Before distribution in wells coated with either substrate, cells were treated by anti-β1 6S6 (2 µg/ml), anti-αvβ3 (1/3), or
anti-αv (1/10) antibodies for 20 min. Cells were then allowed to adhere for various lengths of time. All conditions were
performed in triplicate. Shown values are the mean ±SD for each condition.
Figure 6. Solid-phase αvβ3 binding assay. VEGF 165, VEGF189, fibronectin, or BSA was immobilized on plastic. αvβ3
recombinant protein was incubated with the immobilized protein, and interaction between the two proteins was revealed
by the ELISA technique with an anti-β3 antibody followed by a HRP-conjugated secondary antibody. Three
concentrations of αvβ3 recombinant protein were used to observe a dose response. All conditions were performed in
triplicate. Shown values are the mean ±SD for each condition.
Figure 7. HUAEC and BREC actin morphology on VEGF165 and VEGF189. Glass Labtek slides precoated with
VEGF165, VEGF189, fibronectin, or poly-lysine at 4 µg/ml. A) F-actin labeling. B) FAK staining. Arrows point to FAK
localizing to focal adhesions.
Figure 8. BREC and HUAEC migrate on VEGF. Cells were seeded at ∼25% confluency on plastic bacteriological
dishes coated with 4 µg/ml of VEGF165, VEGF189, fibronectin, or poly-lysine as previously described. Cells were allowed
to adhere for 2 h at 37°C. Nonadherent cells were removed, and cell movement was monitored by successive photography
of cells at a given spot of the dish. Image overlay was used to evaluate the migration patterns of individual cells. A) Mean
values ±SD of the trajectories of individual BREC (n=10) over a 5-h migration period. B) Mean values ±SD of the
trajectories of individual HUAEC (n=10) over a 5-h migration period. Distances in arbitrary units (AU). Results are
representative of three separate experiments. ***P<0.0005 compared with migration distance on VEGF189.
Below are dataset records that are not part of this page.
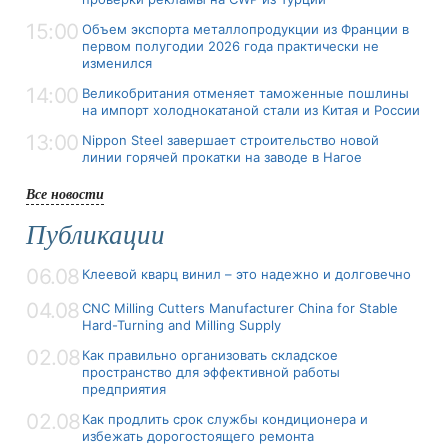
15:00
Объем экспорта металлопродукции из Франции в
первом полугодии 2026 года практически не
изменился
14:00
Великобритания отменяет таможенные пошлины
на импорт холоднокатаной стали из Китая и России
13:00
Nippon Steel завершает строительство новой
линии горячей прокатки на заводе в Нагое
Все новости
Публикации
06.08
Клеевой кварц винил – это надежно и долговечно
04.08
CNC Milling Cutters Manufacturer China for Stable
Hard-Turning and Milling Supply
02.08
Как правильно организовать складское
пространство для эффективной работы
предприятия
02.08
Как продлить срок службы кондиционера и
избежать дорогостоящего ремонта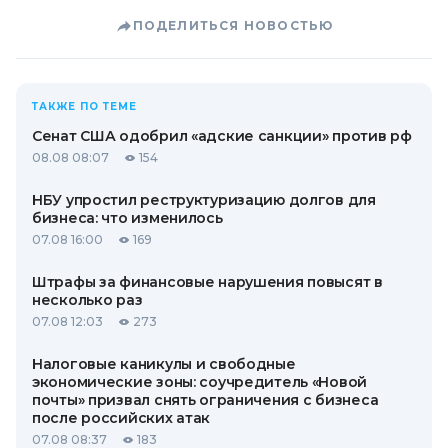
ПОДЕЛИТЬСЯ НОВОСТЬЮ
ТАКЖЕ ПО ТЕМЕ
Сенат США одобрил «адские санкции» против рф
08.08 08:07
154
НБУ упростил реструктуризацию долгов для
бизнеса: что изменилось
07.08 16:00
169
Штрафы за финансовые нарушения повысят в
несколько раз
07.08 12:03
273
Налоговые каникулы и свободные
экономические зоны: соучредитель «Новой
почты» призвал снять ограничения с бизнеса
после российских атак
07.08 08:37
183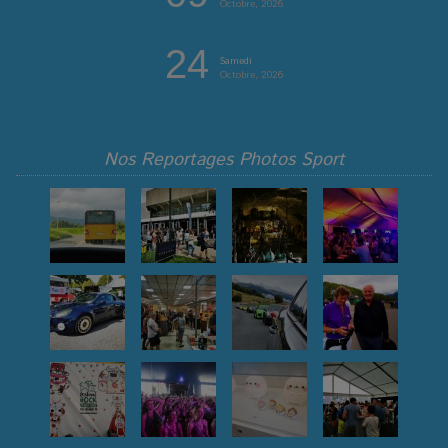
Octobre, 2026
24
Samedi
Octobre, 2026
Nos Reportages Photos Sport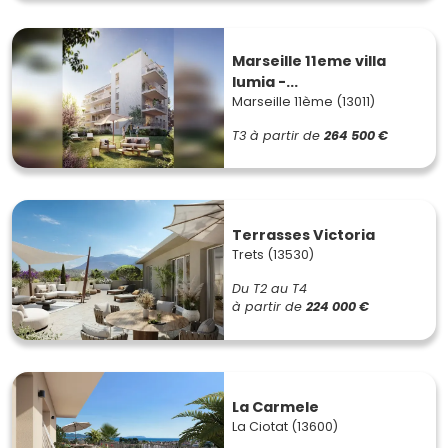
Marseille 11eme villa
lumia -...
Marseille 11ème (13011)
T3
à partir de
264 500 €
Terrasses Victoria
Trets (13530)
Du T2 au T4
à partir de
224 000 €
La Carmele
La Ciotat (13600)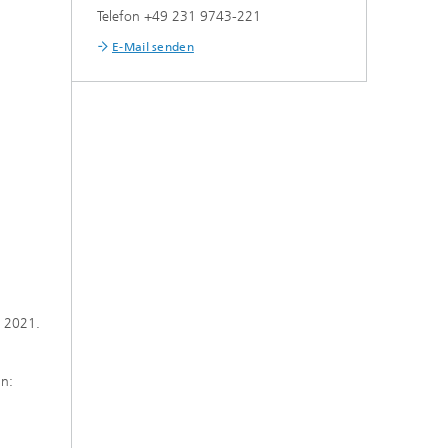
Telefon +49 231 9743-221
E-Mail senden
, 2021.
in: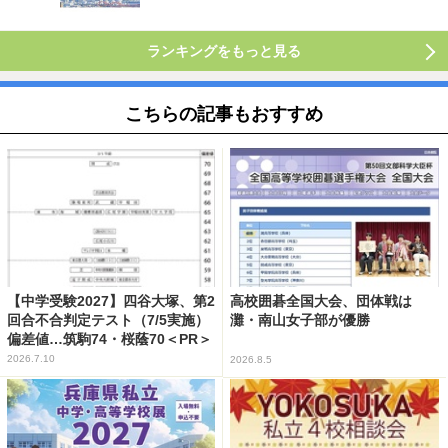
ランキングをもっと見る
こちらの記事もおすすめ
【中学受験2027】四谷大塚、第2
高校囲碁全国大会、団体戦は
回合不合判定テスト（7/5実施）
灘・南山女子部が優勝
偏差値…筑駒74・桜蔭70＜PR＞
2026.7.10
2026.8.5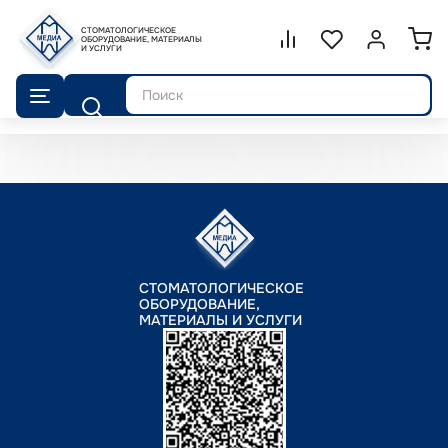
СТОМАТОЛОГИЧЕСКОЕ
Сравнение.
ОБОРУДОВАНИЕ, МАТЕРИАЛЫ
Список избранног
Войти или 
И УСЛУГИ
Поиск
СТОМАТОЛОГИЧЕСКОЕ
ОБОРУДОВАНИЕ,
МАТЕРИАЛЫ И УСЛУГИ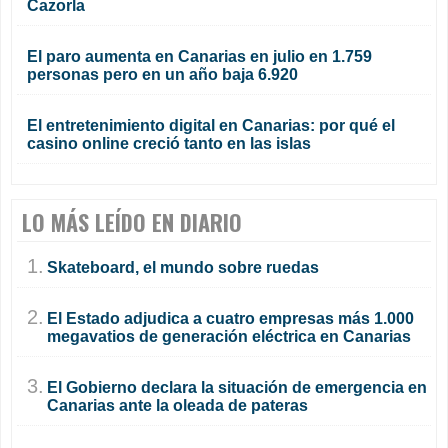
Cazorla
El paro aumenta en Canarias en julio en 1.759
personas pero en un año baja 6.920
El entretenimiento digital en Canarias: por qué el
casino online creció tanto en las islas
LO MÁS LEÍDO EN DIARIO
1.
Skateboard, el mundo sobre ruedas
2.
El Estado adjudica a cuatro empresas más 1.000
megavatios de generación eléctrica en Canarias
3.
El Gobierno declara la situación de emergencia en
Canarias ante la oleada de pateras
Figure 9. HUAEC adhesion on and VEGF165 and VEGF189 in the presence of tumstatin and anti-αvβ3 integrin
antibodies. Ninety-six-well ELISA plates were coated with either VEGF165 or VEGF189 at 4 µg/ml. Cells were
trypsinized, washed, and resuspended in DMEM with 10% FCS and incubated for 1 h at 37°C. Cells were then pelleted
and resuspended in DMEM without serum in the presence of either anti-αvβ3 (1/3), tumstatin, or both for an additional 20
min. Cells were then distributed at 40,000 cells per well and allowed to adhere for 20 min. Nonadherent cells were washed
away, and the amount of cell adhesion was quantified by crystal violet as described in Materials and Methods. All
conditions were performed in triplicate. Shown values are the mean ±SD for each condition. (*P<0.05, **P<0.005, and
***P<0.0005 compared with control nontreated cells).
Figure 10. Schematic representation of the opposite effects of tumstatin and matrix-bound VEGF on endothelial
cell survival. Endothelial cells adhere to matrix-bound VEGF by integrins such as αvβ3. A) Cells attached to
immobilized VEGF survive, whereas floating cells do not. B) If the αvβ3 integrin is engaged with matrix-bound VEGF,
tumstatin can induce a certain amount of endothelial cell apoptosis. C) If the interaction between matrix-bound VEGF and
αvβ3 is blocked by an anti-αvβ3 antibody, tumstatin-induced apoptosis is significantly increased.